### Prompt
This task calls for the complete listing below, reproduced exactly.
*** Opening of Exercise inputs ***
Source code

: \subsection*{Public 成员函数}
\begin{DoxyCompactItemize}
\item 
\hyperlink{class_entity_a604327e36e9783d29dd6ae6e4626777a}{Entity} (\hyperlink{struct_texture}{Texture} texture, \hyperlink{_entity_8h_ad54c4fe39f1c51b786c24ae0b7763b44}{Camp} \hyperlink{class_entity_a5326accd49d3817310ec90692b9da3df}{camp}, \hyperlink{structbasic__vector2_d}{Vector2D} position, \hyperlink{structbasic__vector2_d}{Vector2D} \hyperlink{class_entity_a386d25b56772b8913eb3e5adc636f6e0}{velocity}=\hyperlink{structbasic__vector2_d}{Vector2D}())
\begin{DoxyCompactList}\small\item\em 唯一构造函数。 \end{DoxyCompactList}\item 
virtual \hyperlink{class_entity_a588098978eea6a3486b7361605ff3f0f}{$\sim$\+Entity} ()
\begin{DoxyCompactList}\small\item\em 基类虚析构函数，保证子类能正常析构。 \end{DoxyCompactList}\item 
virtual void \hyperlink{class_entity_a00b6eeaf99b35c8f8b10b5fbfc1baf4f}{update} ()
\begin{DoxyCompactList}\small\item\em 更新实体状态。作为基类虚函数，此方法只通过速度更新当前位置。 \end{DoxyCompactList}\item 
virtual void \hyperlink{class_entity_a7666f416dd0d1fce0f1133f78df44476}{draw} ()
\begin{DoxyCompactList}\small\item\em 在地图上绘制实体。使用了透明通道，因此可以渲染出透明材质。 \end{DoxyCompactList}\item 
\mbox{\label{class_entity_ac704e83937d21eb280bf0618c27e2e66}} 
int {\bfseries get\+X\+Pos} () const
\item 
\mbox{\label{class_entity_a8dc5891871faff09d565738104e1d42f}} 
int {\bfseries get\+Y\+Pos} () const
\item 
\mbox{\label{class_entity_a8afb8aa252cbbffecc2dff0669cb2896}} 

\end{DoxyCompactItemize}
*** Close of Exercise inputs ***
### Finished task
Source code

: \subsection*{Public 成员函数}
\begin{DoxyCompactItemize}
\item 
\hyperlink{class_entity_a604327e36e9783d29dd6ae6e4626777a}{Entity} (\hyperlink{struct_texture}{Texture} texture, \hyperlink{_entity_8h_ad54c4fe39f1c51b786c24ae0b7763b44}{Camp} \hyperlink{class_entity_a5326accd49d3817310ec90692b9da3df}{camp}, \hyperlink{structbasic__vector2_d}{Vector2D} position, \hyperlink{structbasic__vector2_d}{Vector2D} \hyperlink{class_entity_a386d25b56772b8913eb3e5adc636f6e0}{velocity}=\hyperlink{structbasic__vector2_d}{Vector2D}())
\begin{DoxyCompactList}\small\item\em 唯一构造函数。 \end{DoxyCompactList}\item 
virtual \hyperlink{class_entity_a588098978eea6a3486b7361605ff3f0f}{$\sim$\+Entity} ()
\begin{DoxyCompactList}\small\item\em 基类虚析构函数，保证子类能正常析构。 \end{DoxyCompactList}\item 
virtual void \hyperlink{class_entity_a00b6eeaf99b35c8f8b10b5fbfc1baf4f}{update} ()
\begin{DoxyCompactList}\small\item\em 更新实体状态。作为基类虚函数，此方法只通过速度更新当前位置。 \end{DoxyCompactList}\item 
virtual void \hyperlink{class_entity_a7666f416dd0d1fce0f1133f78df44476}{draw} ()
\begin{DoxyCompactList}\small\item\em 在地图上绘制实体。使用了透明通道，因此可以渲染出透明材质。 \end{DoxyCompactList}\item 
\mbox{\label{class_entity_ac704e83937d21eb280bf0618c27e2e66}} 
int {\bfseries get\+X\+Pos} () const
\item 
\mbox{\label{class_entity_a8dc5891871faff09d565738104e1d42f}} 
int {\bfseries get\+Y\+Pos} () const
\item 
\mbox{\label{class_entity_a8afb8aa252cbbffecc2dff0669cb2896}} 

\end{DoxyCompactItemize}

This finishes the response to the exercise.